At about page 7 she discuss how Qantas played a roll in keeping the Modern pilot award to an absolute minimum so as to keep Australia competitive with internationals flying in OZ.

The recent review of Modern awards was an opportunity for the distinction between a safety net and conditions bargained in individual enterprises to be tested.
The Qantas group played a significant role in the review of the aviation industry awards. Although it might appear that an easy approach for Qantas would have been to stand back from the process because raising the industry standard would impact on our ‘low cost’ competitors more than on Qantas mainline, our view was that the long term competitiveness of the industry in Australia required that aviation industry awards remained as true Industry minima. Otherwise, we would have become potentially less competitive with international
carriers operating to Australia, and we also needed to protect our subsidiaries Jetstar and QantasLink – QantasLink provides services to regional Australia and has some community service obligations. The challenge was significant with some unions taking a very different
approach to the concept of a safety net being a minimum standard. We had to provide comprehensive data and the initial decisions of the Tribunal were then subject to a Ministerial request for review. However in the end, under very difficult circumstances the Tribunal got it right for this industry. There was no evidence of any individual being worse off and the awards provide for a fair minimum standard safety net that is a foundation – not a replacement - for collective bargaining.

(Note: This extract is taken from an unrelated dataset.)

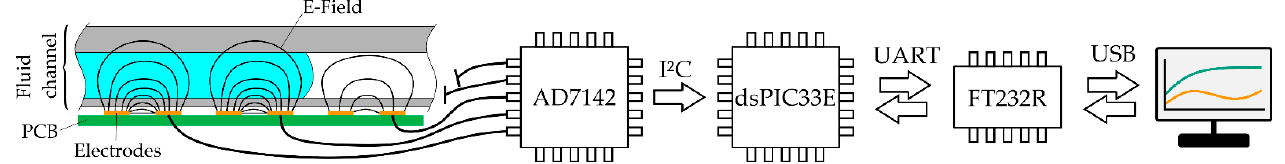
Figure 3. Main hardware components and communication protocols. The capacitance change induced by liquid filling the channel is detected by an AD7142 CDC. The data are continuously polled using a dsPIC33E microcontroller and sent to a control computer whenever requested by the control program at a rate of ~15 Hz.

In the longer term, the issue with modern awards will be the extent to which unions pursue arbitrated award variations to raise employment conditions outside of the bargaining stream. To the extent this does occur – if it occurs - the more the safety net will circumscribe the real scope for enterprise bargaining and hence the scope to tailor employment conditions to the needs of particular enterprises. If the Hawke/Keating
Labour Government and every Government since then was right – that the move from standard industry wide arbitrated outcomes to bargained enterprise level outcomes provided a key lever for economic reform and growth – then we need to be very careful that the safety net remains just that - an underpinning minima, not a vehicle for establishing new standards and benchmarks.